Task instructions:
Return the run of lines below that opens with the line containing "PRODUCING EXPERIENCES" and closes with the line containing "2003 – today", keeping each one exact.

Dataset records:
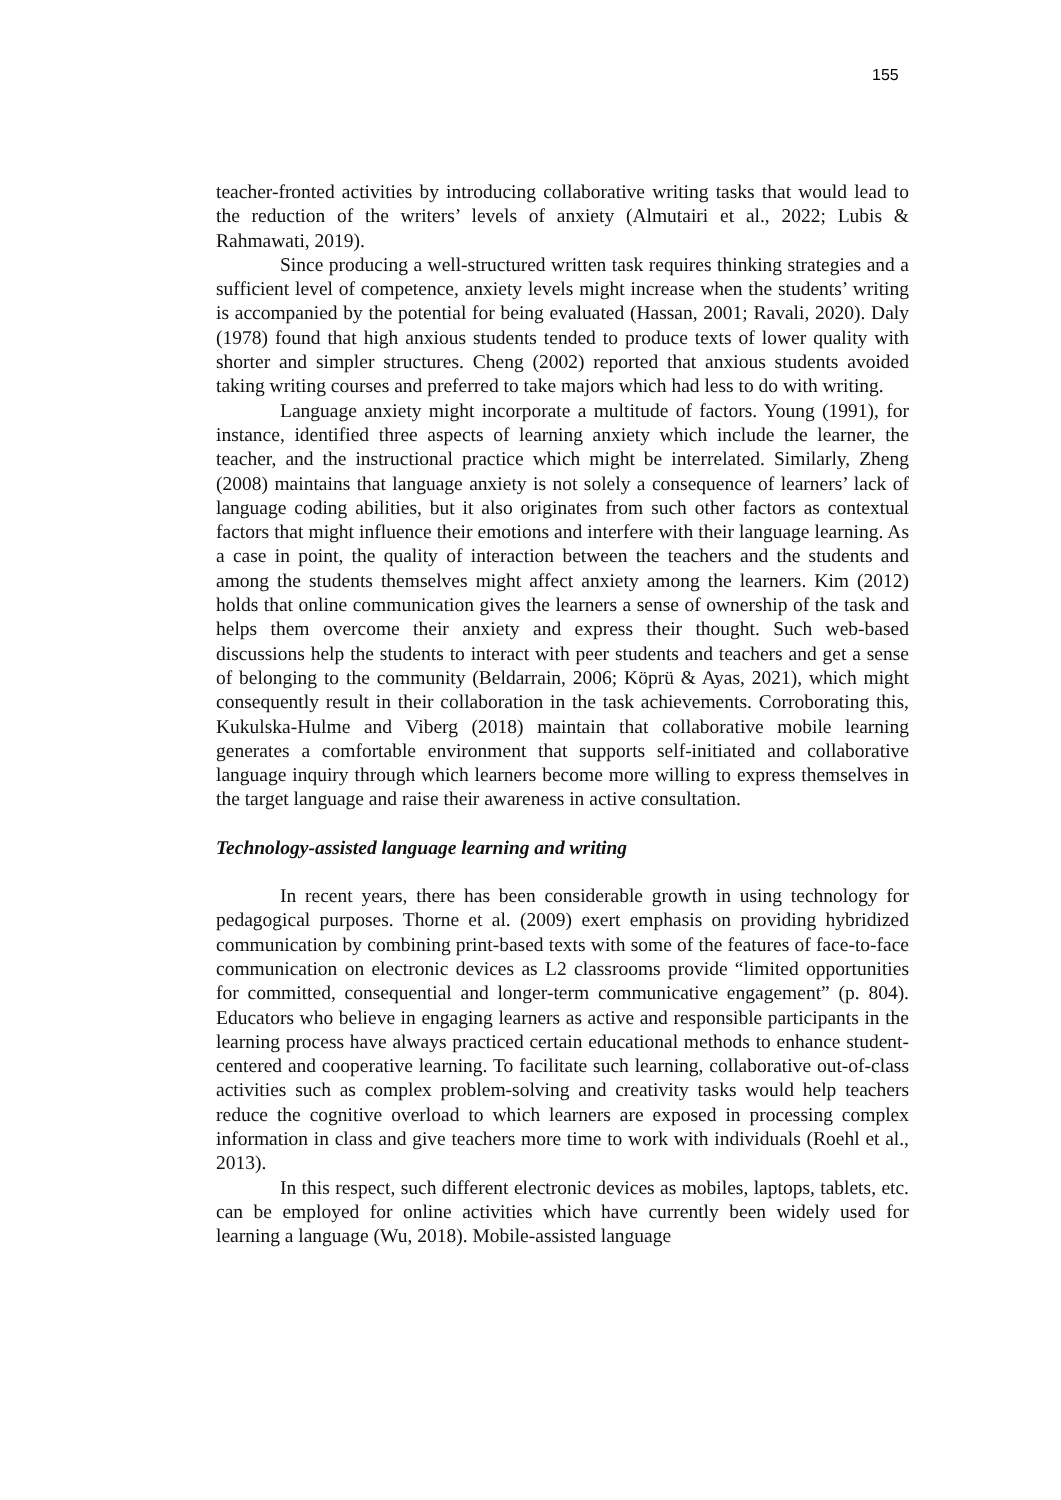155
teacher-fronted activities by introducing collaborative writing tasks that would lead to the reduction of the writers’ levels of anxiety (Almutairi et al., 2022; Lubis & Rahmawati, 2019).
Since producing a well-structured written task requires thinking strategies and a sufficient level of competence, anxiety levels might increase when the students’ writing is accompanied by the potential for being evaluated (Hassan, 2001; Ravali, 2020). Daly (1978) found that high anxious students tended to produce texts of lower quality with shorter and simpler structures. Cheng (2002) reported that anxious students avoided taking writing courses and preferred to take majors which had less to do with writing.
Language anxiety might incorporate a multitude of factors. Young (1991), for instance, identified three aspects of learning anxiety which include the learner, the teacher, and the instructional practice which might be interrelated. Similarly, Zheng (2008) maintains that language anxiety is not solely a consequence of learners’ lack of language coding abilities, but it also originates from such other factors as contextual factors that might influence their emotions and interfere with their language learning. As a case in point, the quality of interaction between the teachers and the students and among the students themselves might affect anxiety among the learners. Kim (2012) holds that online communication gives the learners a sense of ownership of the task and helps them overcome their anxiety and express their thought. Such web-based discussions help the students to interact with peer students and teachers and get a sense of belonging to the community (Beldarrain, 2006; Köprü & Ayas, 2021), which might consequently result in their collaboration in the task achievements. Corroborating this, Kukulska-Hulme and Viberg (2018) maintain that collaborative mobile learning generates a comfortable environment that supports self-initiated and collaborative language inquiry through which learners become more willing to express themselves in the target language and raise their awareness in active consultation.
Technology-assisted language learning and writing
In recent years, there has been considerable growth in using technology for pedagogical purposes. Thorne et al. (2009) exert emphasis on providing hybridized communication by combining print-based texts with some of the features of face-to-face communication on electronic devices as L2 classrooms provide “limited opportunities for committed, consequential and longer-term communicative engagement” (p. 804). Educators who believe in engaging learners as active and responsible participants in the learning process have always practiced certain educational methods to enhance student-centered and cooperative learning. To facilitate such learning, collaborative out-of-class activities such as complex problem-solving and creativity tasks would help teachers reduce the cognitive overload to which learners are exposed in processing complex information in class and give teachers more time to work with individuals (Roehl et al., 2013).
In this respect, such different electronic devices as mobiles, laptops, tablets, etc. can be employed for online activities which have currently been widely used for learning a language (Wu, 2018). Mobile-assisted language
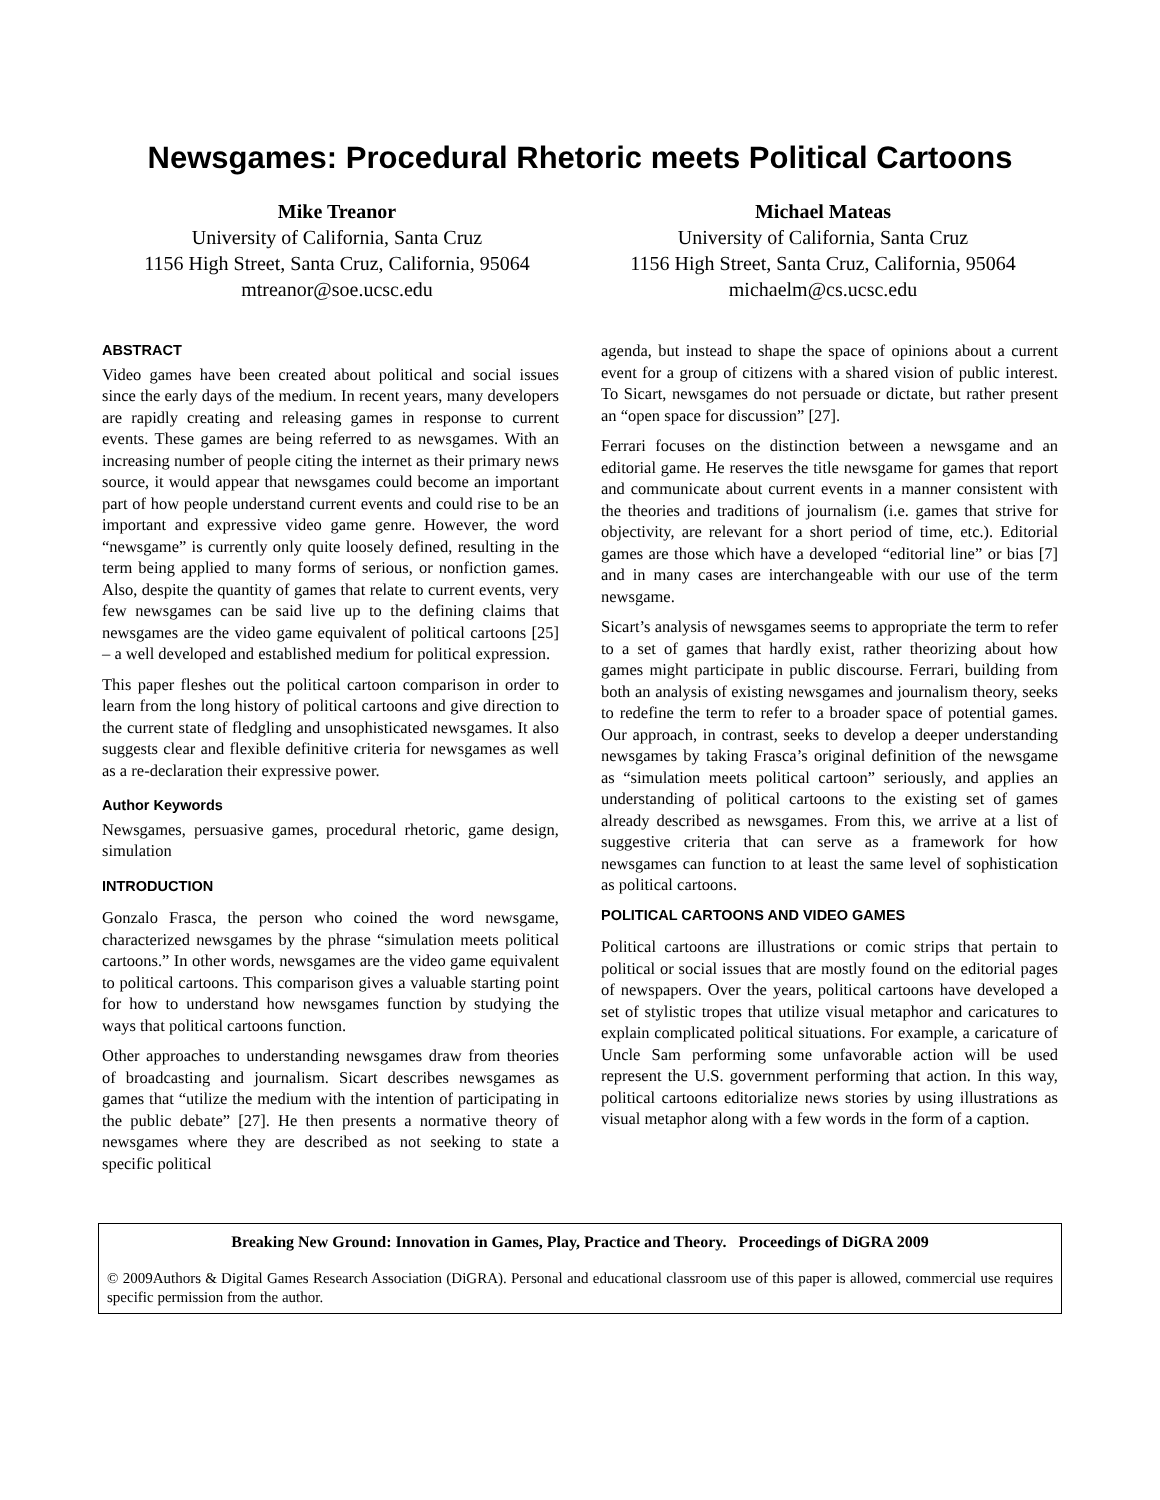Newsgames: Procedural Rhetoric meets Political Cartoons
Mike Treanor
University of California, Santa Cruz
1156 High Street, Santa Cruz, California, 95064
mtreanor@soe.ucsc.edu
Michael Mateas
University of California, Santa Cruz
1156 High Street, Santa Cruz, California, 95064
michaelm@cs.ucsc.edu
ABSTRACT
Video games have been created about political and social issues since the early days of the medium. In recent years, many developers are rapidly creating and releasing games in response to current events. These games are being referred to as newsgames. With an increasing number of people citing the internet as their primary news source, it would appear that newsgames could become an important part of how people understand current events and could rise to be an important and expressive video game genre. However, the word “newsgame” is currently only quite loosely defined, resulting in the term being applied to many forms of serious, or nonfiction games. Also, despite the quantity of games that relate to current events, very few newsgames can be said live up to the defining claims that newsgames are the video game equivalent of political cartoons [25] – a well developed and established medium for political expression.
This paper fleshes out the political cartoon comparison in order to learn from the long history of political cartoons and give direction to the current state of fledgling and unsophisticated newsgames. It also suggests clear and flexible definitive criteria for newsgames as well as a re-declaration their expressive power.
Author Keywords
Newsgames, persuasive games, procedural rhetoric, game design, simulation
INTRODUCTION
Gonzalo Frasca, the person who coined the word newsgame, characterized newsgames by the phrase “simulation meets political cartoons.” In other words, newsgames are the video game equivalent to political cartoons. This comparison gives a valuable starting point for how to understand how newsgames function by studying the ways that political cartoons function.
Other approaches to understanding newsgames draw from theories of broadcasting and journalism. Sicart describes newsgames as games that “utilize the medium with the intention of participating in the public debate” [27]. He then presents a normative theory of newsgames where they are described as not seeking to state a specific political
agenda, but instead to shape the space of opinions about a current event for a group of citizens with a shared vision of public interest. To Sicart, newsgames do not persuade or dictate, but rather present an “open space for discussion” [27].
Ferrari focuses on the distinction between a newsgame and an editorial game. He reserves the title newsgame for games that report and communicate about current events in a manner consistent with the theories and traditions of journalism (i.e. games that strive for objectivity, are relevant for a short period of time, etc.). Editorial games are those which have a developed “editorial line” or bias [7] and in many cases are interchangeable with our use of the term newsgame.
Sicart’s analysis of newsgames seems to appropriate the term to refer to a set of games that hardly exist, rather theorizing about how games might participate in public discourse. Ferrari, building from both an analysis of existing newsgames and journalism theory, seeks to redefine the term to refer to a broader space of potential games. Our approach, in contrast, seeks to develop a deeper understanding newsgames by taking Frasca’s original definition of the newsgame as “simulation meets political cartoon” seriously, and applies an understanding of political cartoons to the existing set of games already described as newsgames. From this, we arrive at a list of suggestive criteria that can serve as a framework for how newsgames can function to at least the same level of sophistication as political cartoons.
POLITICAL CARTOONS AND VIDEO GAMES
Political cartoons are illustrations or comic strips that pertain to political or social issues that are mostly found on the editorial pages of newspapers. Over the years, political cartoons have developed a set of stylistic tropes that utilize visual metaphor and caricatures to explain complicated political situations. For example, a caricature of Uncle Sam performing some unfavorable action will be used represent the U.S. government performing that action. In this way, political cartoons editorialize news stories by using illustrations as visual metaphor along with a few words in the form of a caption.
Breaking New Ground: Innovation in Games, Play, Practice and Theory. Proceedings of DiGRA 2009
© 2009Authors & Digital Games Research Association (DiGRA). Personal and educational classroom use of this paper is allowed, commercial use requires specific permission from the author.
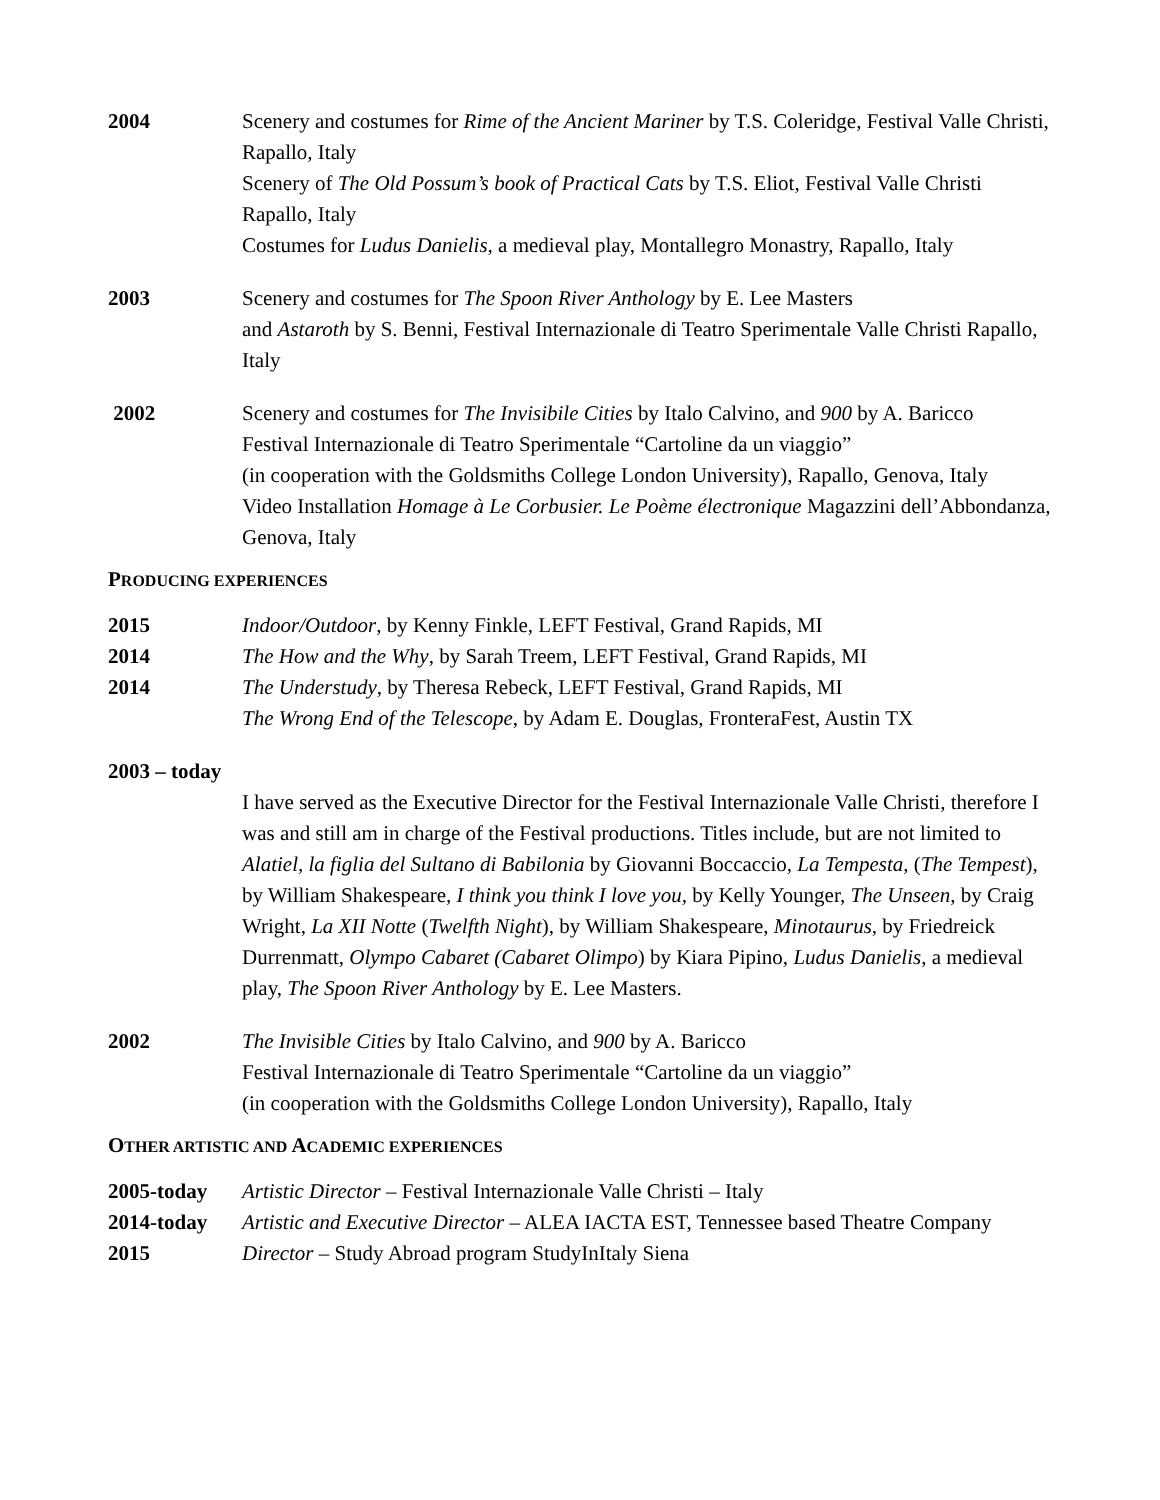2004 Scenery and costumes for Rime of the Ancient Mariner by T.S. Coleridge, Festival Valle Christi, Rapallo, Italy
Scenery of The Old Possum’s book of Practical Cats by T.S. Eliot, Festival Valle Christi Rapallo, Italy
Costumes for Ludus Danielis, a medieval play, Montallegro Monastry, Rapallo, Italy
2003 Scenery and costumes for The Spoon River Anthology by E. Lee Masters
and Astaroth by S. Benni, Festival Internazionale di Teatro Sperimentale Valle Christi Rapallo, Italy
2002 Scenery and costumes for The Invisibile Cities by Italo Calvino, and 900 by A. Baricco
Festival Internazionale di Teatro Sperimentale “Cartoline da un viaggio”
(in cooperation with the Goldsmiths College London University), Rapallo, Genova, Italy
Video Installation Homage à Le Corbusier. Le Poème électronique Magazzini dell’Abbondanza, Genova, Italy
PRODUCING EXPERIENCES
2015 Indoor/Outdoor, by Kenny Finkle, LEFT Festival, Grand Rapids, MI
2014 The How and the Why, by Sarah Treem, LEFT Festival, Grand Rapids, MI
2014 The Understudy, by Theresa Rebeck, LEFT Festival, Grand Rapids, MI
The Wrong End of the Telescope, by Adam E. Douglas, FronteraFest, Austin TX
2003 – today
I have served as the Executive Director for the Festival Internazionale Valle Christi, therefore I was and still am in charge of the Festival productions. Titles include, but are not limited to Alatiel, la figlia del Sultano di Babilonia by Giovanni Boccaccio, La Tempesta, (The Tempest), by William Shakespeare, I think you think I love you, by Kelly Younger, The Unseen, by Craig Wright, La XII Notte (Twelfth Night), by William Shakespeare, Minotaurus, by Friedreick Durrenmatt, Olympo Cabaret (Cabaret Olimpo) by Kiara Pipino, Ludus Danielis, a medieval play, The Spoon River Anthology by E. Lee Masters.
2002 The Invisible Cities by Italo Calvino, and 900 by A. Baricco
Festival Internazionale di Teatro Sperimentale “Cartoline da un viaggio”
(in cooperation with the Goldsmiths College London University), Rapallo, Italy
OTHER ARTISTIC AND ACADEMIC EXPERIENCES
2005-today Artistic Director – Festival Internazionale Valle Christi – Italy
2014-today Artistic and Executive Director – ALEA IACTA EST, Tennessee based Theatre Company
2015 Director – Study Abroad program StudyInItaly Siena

Response below:
PRODUCING EXPERIENCES
2015 Indoor/Outdoor, by Kenny Finkle, LEFT Festival, Grand Rapids, MI
2014 The How and the Why, by Sarah Treem, LEFT Festival, Grand Rapids, MI
2014 The Understudy, by Theresa Rebeck, LEFT Festival, Grand Rapids, MI
The Wrong End of the Telescope, by Adam E. Douglas, FronteraFest, Austin TX
2003 – today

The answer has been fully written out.